Candy Dance completes another year
The 99th annual Genoa Candy Dance went off with as few hitches as any event that invites 30,000 people to a town of around 300 could expect.
“It went very well from the planning and execution standpoint,” Town Manager Phil Ritger said.
While he’s still counting the money coming in from the annual fundraiser, which supports the town, he is optimistic that the event was profitable as well.
“I think I will be leaving the town in a healthy state,” he said.
Ritger spent Monday cleaning up after the event, as did several volunteers. This will be his last Candy Dance as town manager, but as a resident, he said he’ll still be volunteering his help.
For two days, visitors from all over the country came to Nevada’s first settlement to shop at the craft fair, purchase candy, dance and enjoy fall in western Nevada.
Visitors overflowed the Genoa Cemetery parking lot and ended up occupying both sides of Jacks Valley Road as far as James Canyon Loop on Saturday.

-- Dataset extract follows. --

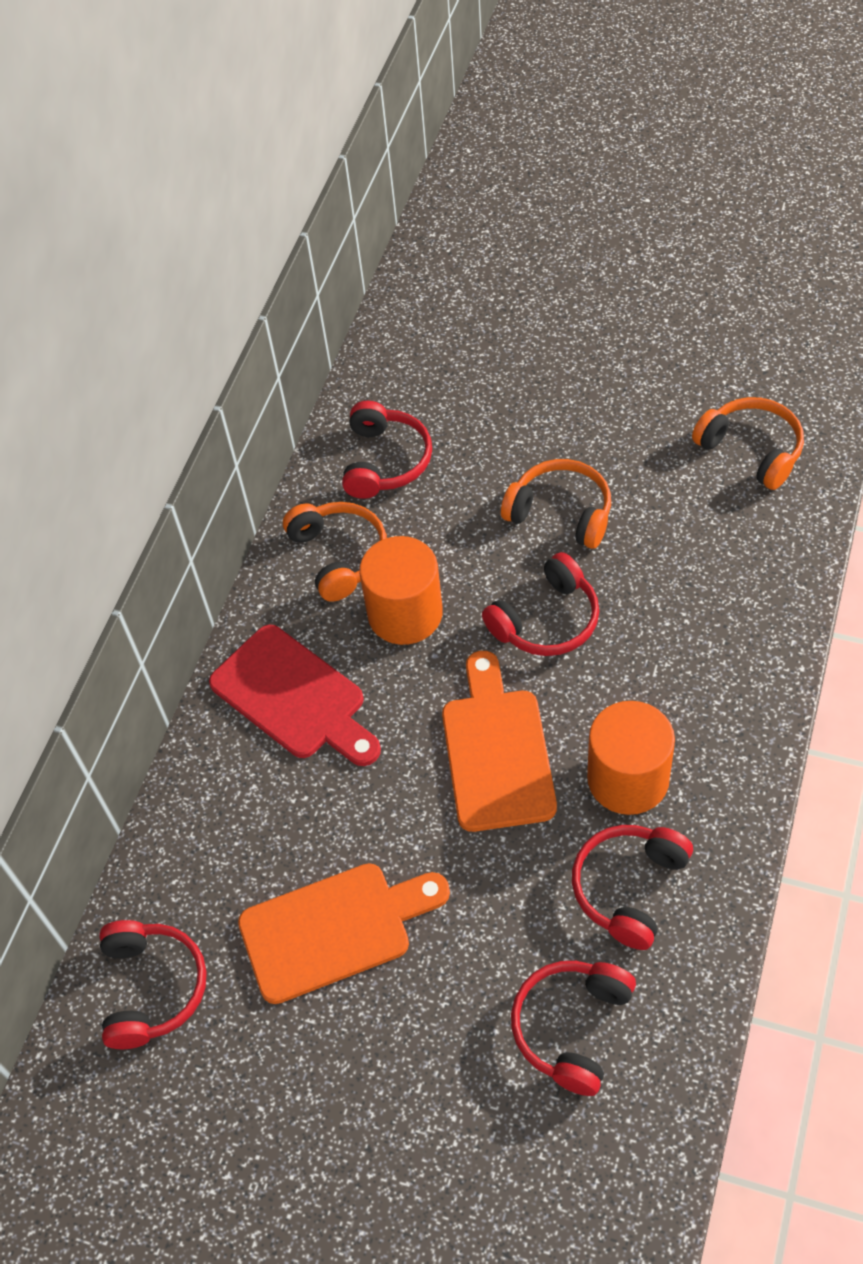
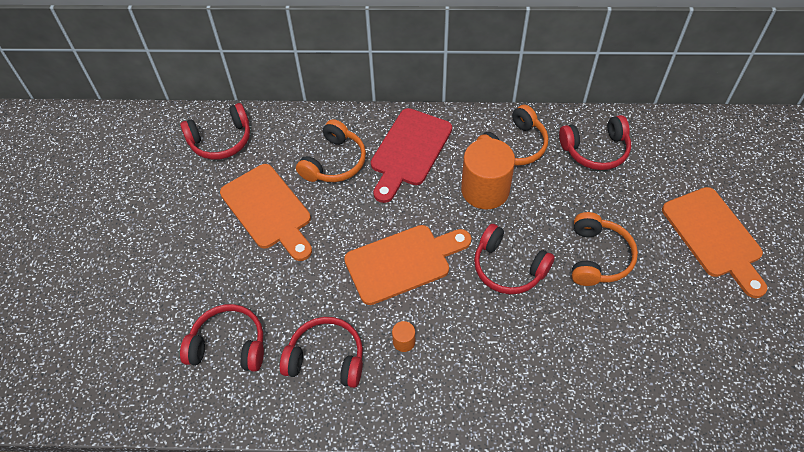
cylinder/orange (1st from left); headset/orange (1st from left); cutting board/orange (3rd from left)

The largest consistently annual event in Carson Valley, Candy Dance pays for the town staff and maintenance.
But this year was just a run-up to the event’s centennial next year, when the 100th anniversary of the first Candy Dance will be celebrated with a statue of event founder Lillian Virgin Finnegan.
Three years after the Douglas County seat was moved to Minden in 1916, townspeople gathered to hold a fundraiser to install streetlights in the town, where dusk arrives early thanks to the Carson Range.